After a successful relaunch of the D10 tidal turbine in April 2022, and its reconnection to the electricity network of the Ushant Island, the third test campaign for the turbine has started as planned after a period of tests and adjustments, Sabella informed.
The improvements made to the turbine in recent months, in particular the modification of the export connectors and the smoothing out of the onshore electricity production, enabled Sabella to start exporting clean power to the island’s grid.
The smoothing out function, developed in partnership with the Syndicat d’Energie et d’Equipement du Finistère (SDEF) and ENTECH as part of the European Interreg ICE project (led by Brittany’s regional innovation and economic development agency Bretagne Développement Innovation), is first being tested in situ with Sabella’s turbine.
The innovation is said to be a major advance, given that the electrical production of a tidal turbine generates brief disturbances of the signal induced by the natural movements of the swell or current turbulence, which should be stable to enable deployments of marine technologies on large scale.
Smoothing out, therefore, makes it possible to greatly improve the quality of the electric current injected into the island’s network, ensuring the stable performance for the operator ENEDIS.

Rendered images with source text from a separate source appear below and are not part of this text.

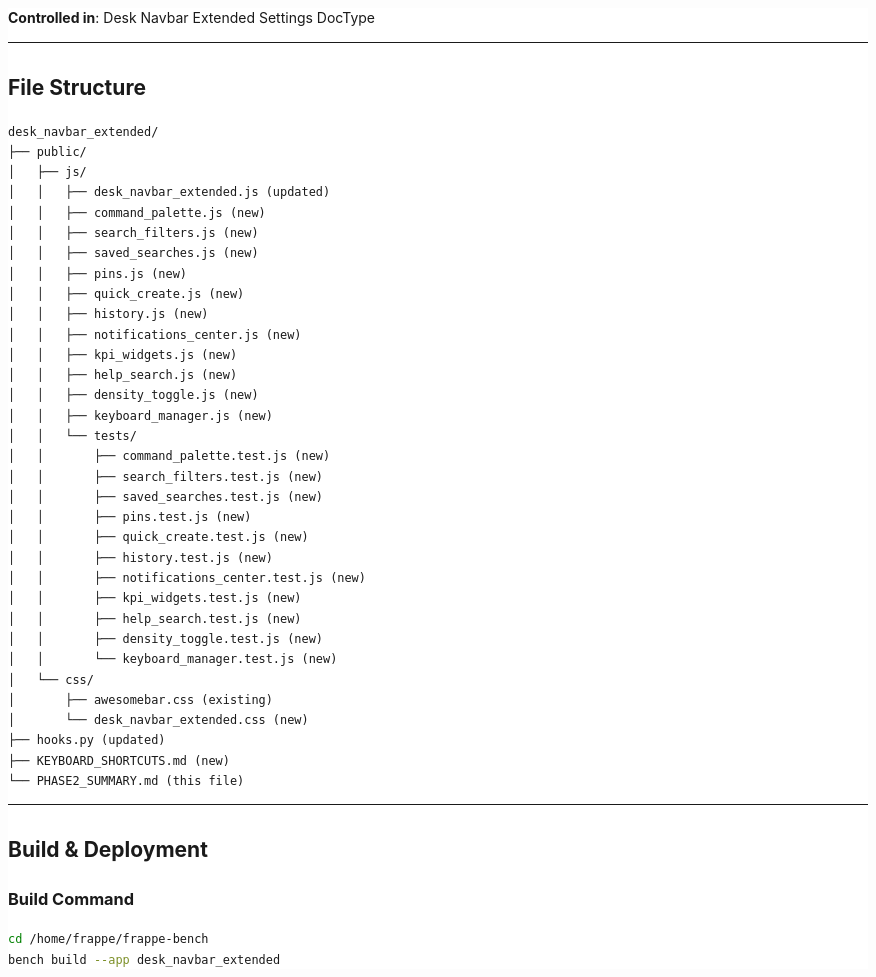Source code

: **Controlled in**: Desk Navbar Extended Settings DocType

---

## File Structure

```
desk_navbar_extended/
├── public/
│   ├── js/
│   │   ├── desk_navbar_extended.js (updated)
│   │   ├── command_palette.js (new)
│   │   ├── search_filters.js (new)
│   │   ├── saved_searches.js (new)
│   │   ├── pins.js (new)
│   │   ├── quick_create.js (new)
│   │   ├── history.js (new)
│   │   ├── notifications_center.js (new)
│   │   ├── kpi_widgets.js (new)
│   │   ├── help_search.js (new)
│   │   ├── density_toggle.js (new)
│   │   ├── keyboard_manager.js (new)
│   │   └── tests/
│   │       ├── command_palette.test.js (new)
│   │       ├── search_filters.test.js (new)
│   │       ├── saved_searches.test.js (new)
│   │       ├── pins.test.js (new)
│   │       ├── quick_create.test.js (new)
│   │       ├── history.test.js (new)
│   │       ├── notifications_center.test.js (new)
│   │       ├── kpi_widgets.test.js (new)
│   │       ├── help_search.test.js (new)
│   │       ├── density_toggle.test.js (new)
│   │       └── keyboard_manager.test.js (new)
│   └── css/
│       ├── awesomebar.css (existing)
│       └── desk_navbar_extended.css (new)
├── hooks.py (updated)
├── KEYBOARD_SHORTCUTS.md (new)
└── PHASE2_SUMMARY.md (this file)
```

---

## Build & Deployment

### Build Command
```bash
cd /home/frappe/frappe-bench
bench build --app desk_navbar_extended
```
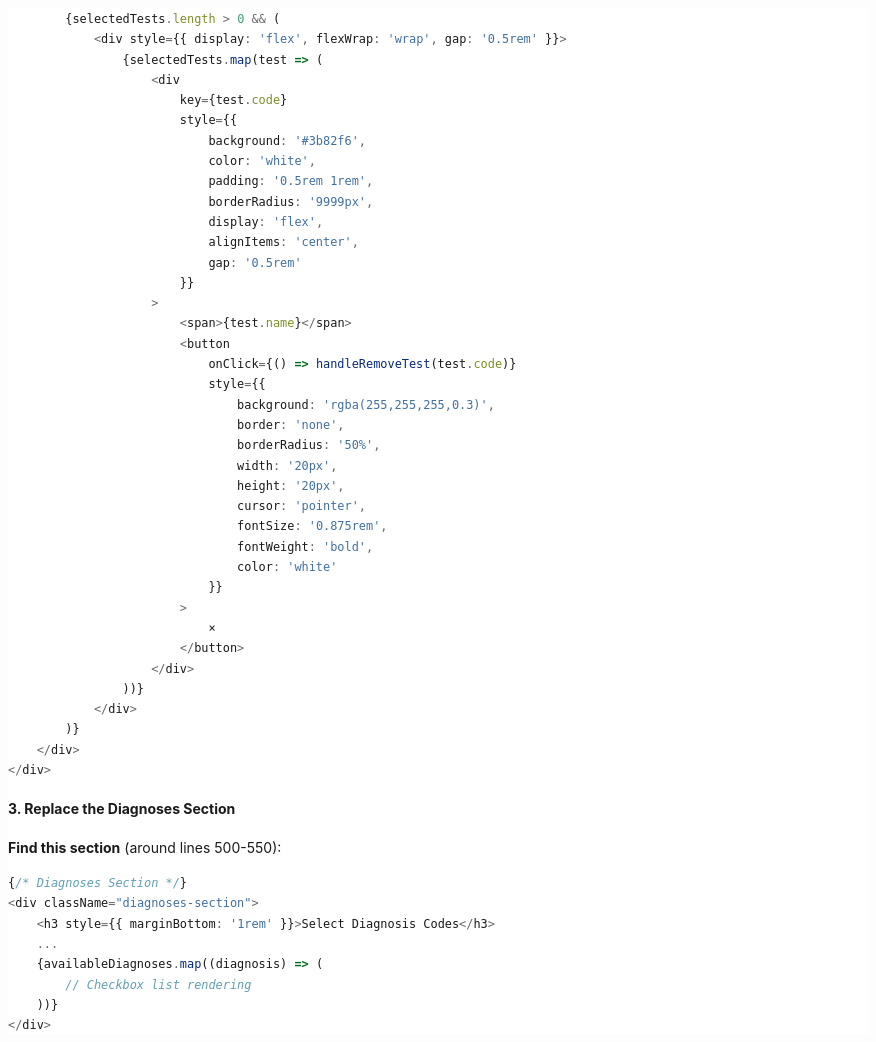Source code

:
 ```typescript
        {selectedTests.length > 0 && (
            <div style={{ display: 'flex', flexWrap: 'wrap', gap: '0.5rem' }}>
                {selectedTests.map(test => (
                    <div
                        key={test.code}
                        style={{
                            background: '#3b82f6',
                            color: 'white',
                            padding: '0.5rem 1rem',
                            borderRadius: '9999px',
                            display: 'flex',
                            alignItems: 'center',
                            gap: '0.5rem'
                        }}
                    >
                        <span>{test.name}</span>
                        <button
                            onClick={() => handleRemoveTest(test.code)}
                            style={{
                                background: 'rgba(255,255,255,0.3)',
                                border: 'none',
                                borderRadius: '50%',
                                width: '20px',
                                height: '20px',
                                cursor: 'pointer',
                                fontSize: '0.875rem',
                                fontWeight: 'bold',
                                color: 'white'
                            }}
                        >
                            ×
                        </button>
                    </div>
                ))}
            </div>
        )}
    </div>
</div>
```

#### 3. Replace the Diagnoses Section

**Find this section** (around lines 500-550):
```typescript
{/* Diagnoses Section */}
<div className="diagnoses-section">
    <h3 style={{ marginBottom: '1rem' }}>Select Diagnosis Codes</h3>
    ...
    {availableDiagnoses.map((diagnosis) => (
        // Checkbox list rendering
    ))}
</div>
```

The export of green electricity from the D10 turbine to the island’s network will gradually increase over the next few weeks in coordination with ENEDIS – from 100 kW to the maximum injection capacity allowed by the network, according to Sabella.
In addition, the tidal turbine will supply green energy to the Ilophone 2022 festival which will take place next September at Ushant Island, after two years of interruption due to COVID-19.
Fanch Le Bris, managing director of SABELLA, said: “The main innovation tested during this new campaign at sea is of course the smoothing out function of our electricity production, which must guarantee the operator of the ENEDIS network a constant quality of electricity injected into the network of the island of Ushant.
“We are very satisfied with this technological development, with performances obtained superior to the operator requirements. This success bodes very well for our future projects in off-grid areas which will require the implementation of this type of function, making it possible to stabilize these grids, which are often more fragile than the large interconnected ones.”
Thomas Archinard, project manager at Sabella, added: “This campaign also aims to prepare the PHARES project, which consists of providing the island with a range of renewable energies, with in particular two 500kW Sabella tidal turbines, in order to make it more self-sufficient with green electricity. More specifically, we will focus on better understanding the site environment with a view to the deployment of future commercial farms.”